Modules from compiler/intel and parallel/mpi paths are obsolete and maintained only for backwards compatibility. All users are encouraged to update their launch scripts, build recipes and applications to use the newest Intel toolchain at their nearest convenience.

The only part of Intel tools that is not actually invoked using the intel modules is the Intel Distribution of Python, which is distributed through anaconda, avilable with anaconda modules described blow.

Anaconda/5.0 with Intel Distribution for Python

Older versions of anaconda modules remain operational.
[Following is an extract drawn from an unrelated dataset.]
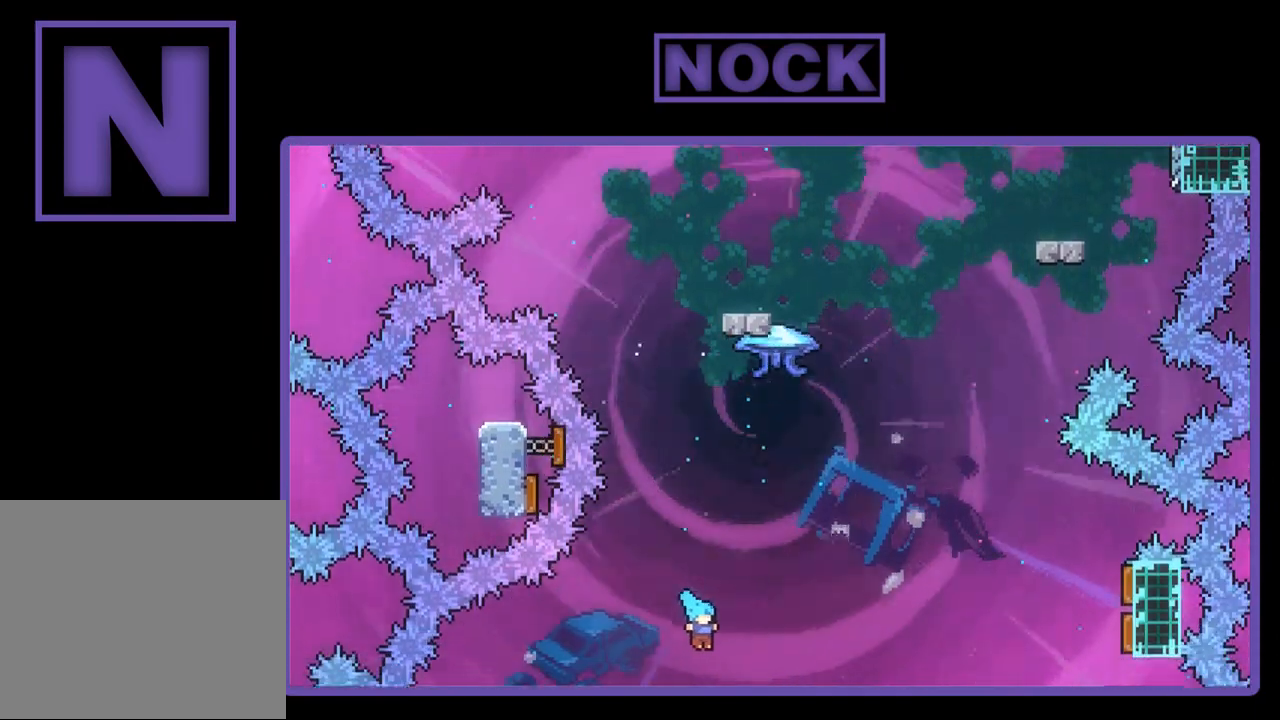
{"buttons": [], "left_stick": "center", "events": [[83, "DPAD_UP", "up"], [150, "DPAD_RIGHT", "up"], [150, "R2", "up"], [250, "CIRCLE", "up"]]}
However, the Anaconda/5.0.0_py3 module is available since November 2017 and contains recent python libraries and the most recent Intel Distribution for Python with performance optimized builds for many components of the Python ecosystem, including the Python interpreter itself together with other performance-oriented improvements. To use it do:

module load anaconda/5.0.0_py3 # Anaconda with Python 3
source activate idp # intel distribution for Python environment

IBM Spectrum Scale (GPFS) parallel file-system updated

After the upgrade, the IOR benchmark shows read/write performance that is almost double the last measurements performed in October 2017. We observe typical IOR speeds around ~60GB/s read and ~30GB/s write using 256 MPI tasks on 16 nodes. We would expect IO-bound applications to experience notable improvements in their performance.

SLURM 17.11.2-1

The new SLURM 17.11.2-1 has been installed instead of the previous 16.05.8 with many important bug fixes. No changes in existing user launch scripts are foreseen. You can find the detailed SLURM release notes for our current version here.
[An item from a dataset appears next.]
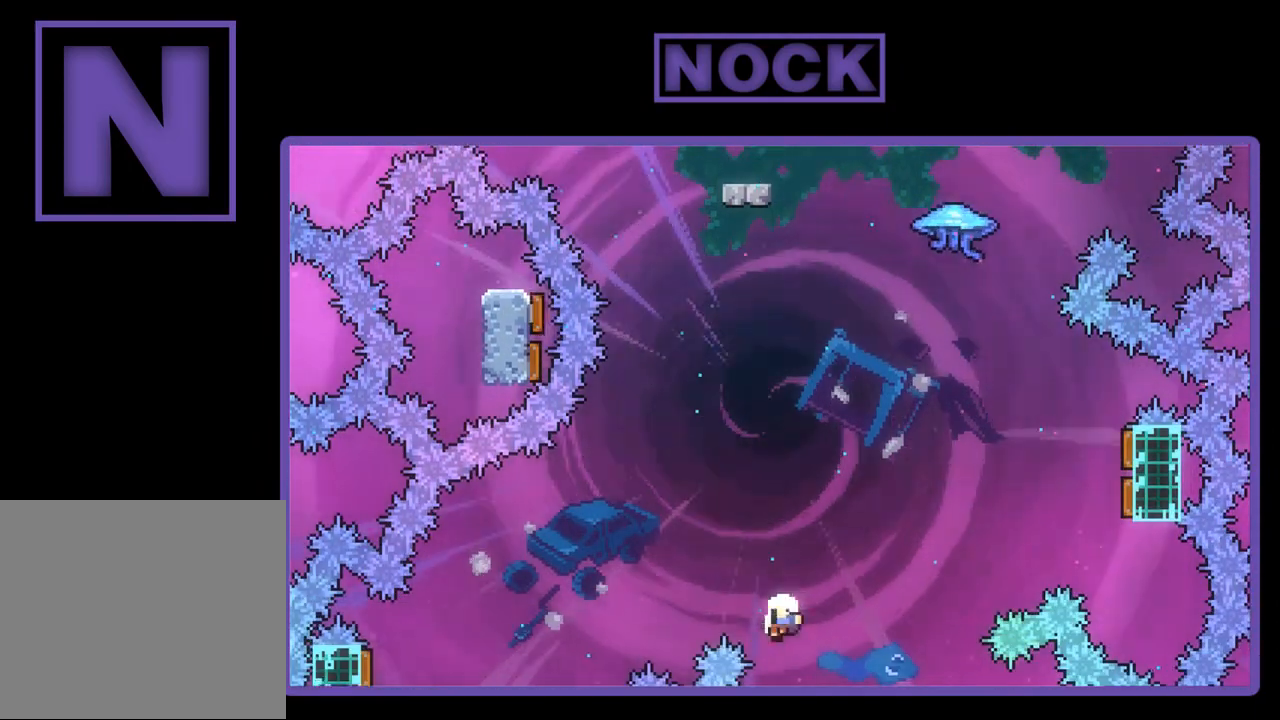
{"buttons": [], "left_stick": "center", "events": []}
One notable feature in the new SLURM is the ability to create heterogeneous jobs. This means that job steps can have separate configurations, including the ability to run on different partitions. Expert users can review this functionality in SLURM documentation here.

CUDA 9.0 

Users interested in development of GPGPU applications may benefit from a newer nVidia CUDA toolkit version available with 

module load cuda/9.0

One of the more interesting changes in the new CUDA is that the nvcc compiler adds support for C++14 language spec. 

Please keep in mind that you should only invoke this module on ram_gpu partition nodes that are equipped with GPUs that you request using

#SBATCH --gres=gpu:1 

in launch scripts. Or alternatively from vis[01-02] nodes that are also equipped with GPUs. In all other cases, a program attempting to load an nVidia driver on a machine with no nVidia GPU will crash on start (this has always been the case and does not represent a change - simply a reminder). 

SLES 12 SP1 to SP2

The largest notable change is upgrading of kernel from 3.12 to 4.4.103 and many of the system libraries such as the OpenSSL. The full release notes of SLES 12 SP2 can be found here.

Common libraries

curl/7.58.0 zlib/1.2.11 libiconv/1.15  libssh2/1.8.0 texlive/2017 json-c/0.13 fftw/3.3.7 gsl/2.4

A more recent release of zlib fixes some bugs that can cause corruption of data.
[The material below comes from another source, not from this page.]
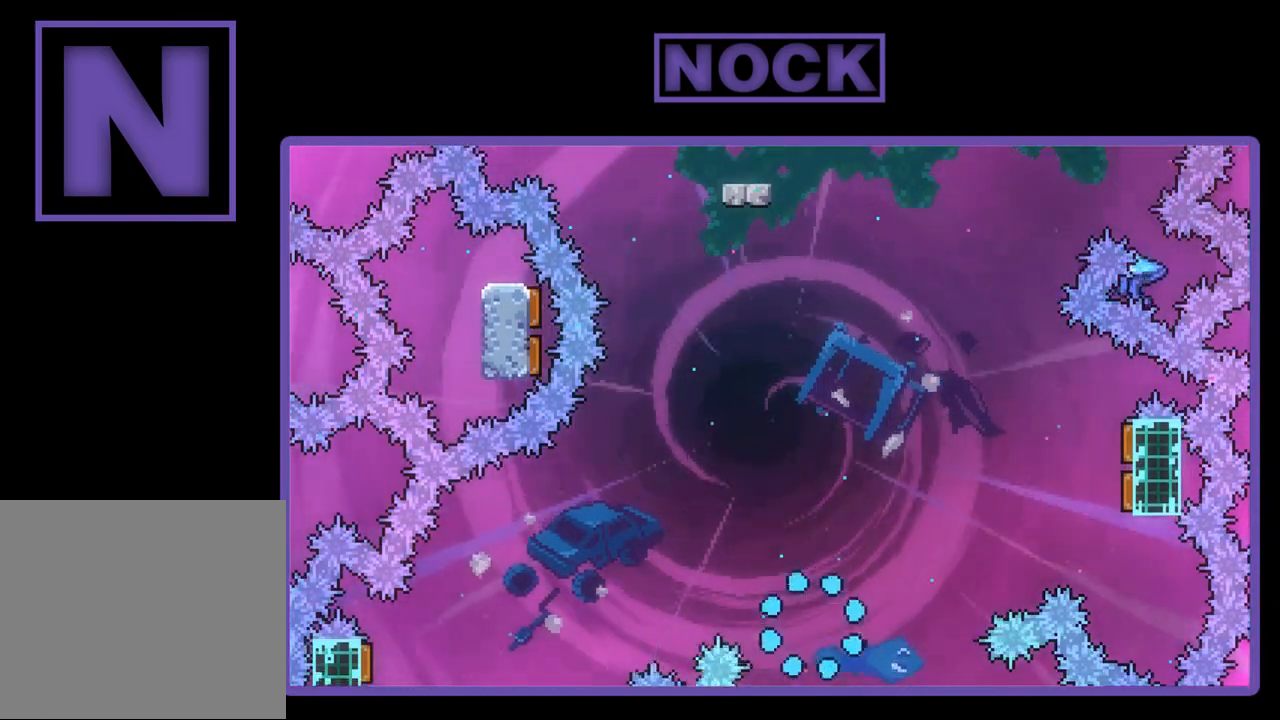
{"buttons": [], "left_stick": "center", "events": []}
The most recent version of curl contains hundreds of security fixes and updates. Loading newest curl will also load the newest zlib and brotli.

GNU libiconv is a very common dependency that is used for converting between different character set encodings. It is one of the requirements for building R. 

Libssh2 has been rebuilt with the new OpenSSL from SUSE system libraries instead of the older openssl module that causes conflicts if loaded. 

You may wish to choose these newer versions when building software on our cluster.

GCC 7.3 and GNU toolchain

Available together with dependencies gmp/6.1.2 mpfr/4.0.0 mpc/1.1.0 isl/0.18 binutils/2.30 cmake/3.10.2 automake/1.16

We recommend users to always use the latest available Intel toolchain including, compilers, MPI, MKL libraries and the rest with “module load intel”.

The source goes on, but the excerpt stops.